§ **Tugas 1**: Nilailah apakah tiap pernyataan berikut sesuai dengan khotbah tentang kasih, lalu jawab ya atau tidak disertai kutipan persis dari khotbah itu yang menjadi penentunya: (a) Khotbah ini ditujukan untuk Minggu Keempat Setelah Epifani; (b) Luk. 4:21-30 termasuk bacaan lain menurut Leksionari; (c) Rasul Paulus menutup penjelasannya dalam 1Kor. 13:13.
§ **Tugas 2**: Teruskan khotbah tentang kasih mulai dari kalimat terakhirnya.

§ **Kutipan dokumen**:
Sunday, November 24, 2024

Khotbah Minggu 30 Januari 2022

 

 Khotbah Minggu Keempat Setelah Epifani

 

 

YANG PALING BESAR ADALAH KASIH (1Kor. 13:1-13)

 

Bacaan lainnya menurut Leksionari: Yer. 1:4-10; Mzm. 71:1-6; Luk. 4:21-30

 

 

Pendahuluan
Dalam 1Kor 12 Rasul Paulus banyak mempersoalkan jemaat Korintus yang lebih mempertentangkan karunia-karunia Roh sehingga seolah-olah seorang lebih berharga di mata Tuhan dari seorang lain berdasarkan karunia rohani yang dimilikinya. Rasul Paulus mengatakan janganlah seorang merasa dirinya hebat dan memandang lainnya lebih rendah karena ia memiliki berkat atau karunia-karunia khusus tersebut. Tokh sebagaimana dijelaskan dalam nats tersebut, sumber karunia Roh adalah adalah dari Allah dan kita harus mempertanggungjawabkan kepada-Nya dalam penggunaannya. Dalam pasal 13 yang merupakan nats minggu ini - dan nats yang cukup terkenal ini, merupakan lanjutan dari penjelasan karunia rohani tersebut, yang kemudian Rasul Paulus menutup penjelasannya dalam 1Kor. 14: 1 dengan berkata: “Kejarlah kasih itu dan usahakanlah dirimu memperoleh karunia-karunia Roh, terutama karunia untuk bernubuat” (1Kor. 14:1). Oleh karena itu dari bacaan minggu ini kita mencoba mengambil beberapa pelajaran hidup untuk kita pakai sehari-hari.

§ **Kutipan data**:
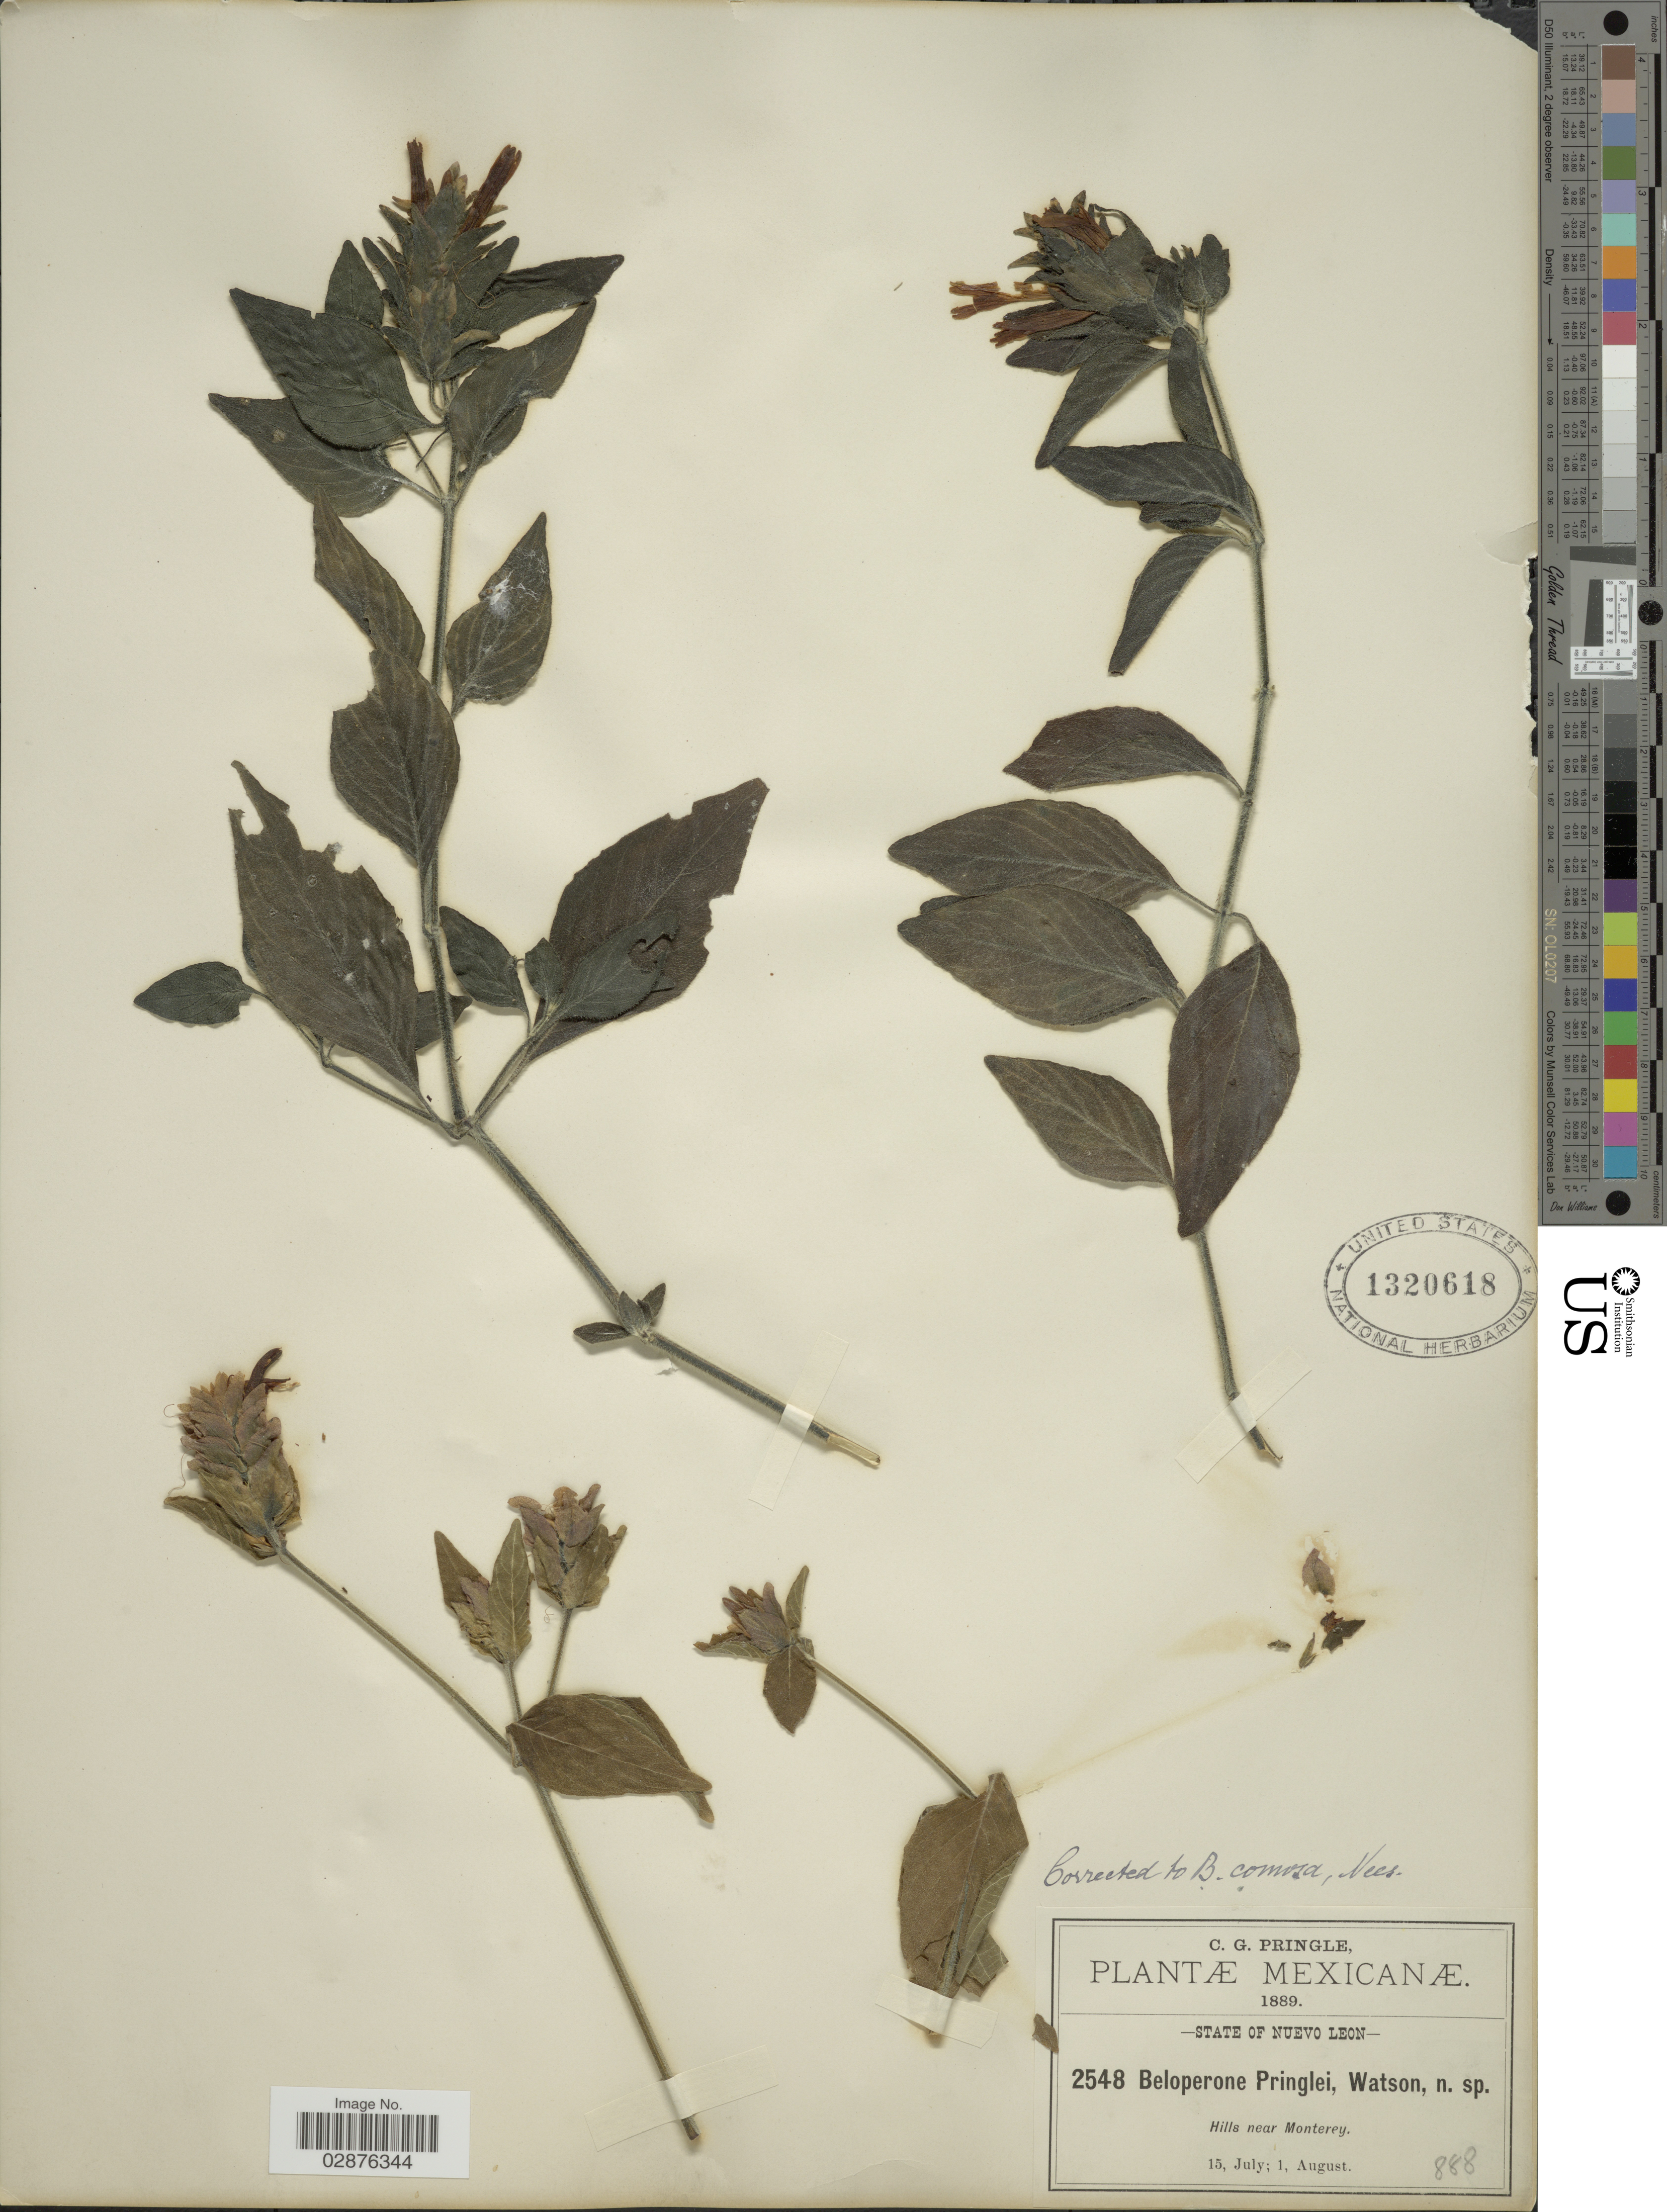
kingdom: Plantae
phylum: Tracheophyta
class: Magnoliopsida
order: Lamiales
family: Acanthaceae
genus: Justicia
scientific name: Justicia fulvicoma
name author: Schltdl. & Cham.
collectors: C. G. Pringle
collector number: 2548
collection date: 1889-07-15/1889-08-01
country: Mexico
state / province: Nuevo León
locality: Hills near Monterey.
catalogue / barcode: US 1320618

§ **Jawaban 1**:
(a) Ya: "Khotbah Minggu Keempat Setelah Epifani"
(b) Ya: "Bacaan lainnya menurut Leksionari: Yer. 1:4-10; Mzm. 71:1-6; Luk. 4:21-30"
(c) Tidak: "Rasul Paulus menutup penjelasannya dalam 1Kor. 14: 1"

§ **Jawaban 2**:
 

 

 

Pertama: Kasih dasar dari segala pelayanan karunia (ayat 1-3)

 

Seperti dijelaskan dalam nats sebelumnya, semua karunia rohani yang diberikan Allah kepada orang percaya atau jemaat adalah untuk membangun gereja Tuhan. Dengan demikian motivasi yang menjadi dasar untuk pelayanan karunia Roh tersebut haruslah kasih terhadap Tuhan dan kasih terhadap sesama yang belum diselamatkan, maupun mereka yang imannya perlu dikuatkan untuk bertumbuh. Kalau seandainya karunia rohani atau berkat-berkat yang menyertainya dipakai jemaat atau hamba Tuhan untuk kepentingan dirinya sendiri dan kemegahannya, maka hal itu sudah lari dari hakekat sejati penggunaan karunia Roh tersebut.

 

 

Oleh karena itu firman Tuhan dalam nats ini mengatakan, sia-sialah karunia Roh tersebut kalau itu tidak didasari dan bertujuan kasih, ibaratnya seperti gong yang berkumandang atau canang yang bergemerincing. Artinya, penggunaan karunia itu hanya menghasilkan gaung atau gaya artikulasi, tidak kepada ketulusan hati dalam memberi manfaat sejati bagi kemuliaan Tuhan. Maka sekalipun kita memiliki karunia iman yang hebat atau pintar bernubuat, tetapi kalau tidak didasari kasih, maka itu akan sia-sia dan tidak berguna. Maksud dari sia-sia dan tidak berguna di sini tentu dalam kaitannya dengan pelayanan karunia Roh tersebut bagi pelayanan gereja Tuhan. Bahkan, dapat dikatakan apabila itu bukan untuk kemuliaan Tuhan, maka sumber “karunia” tersebut bukanlah dari Roh Allah, melainkan dari roh jahat.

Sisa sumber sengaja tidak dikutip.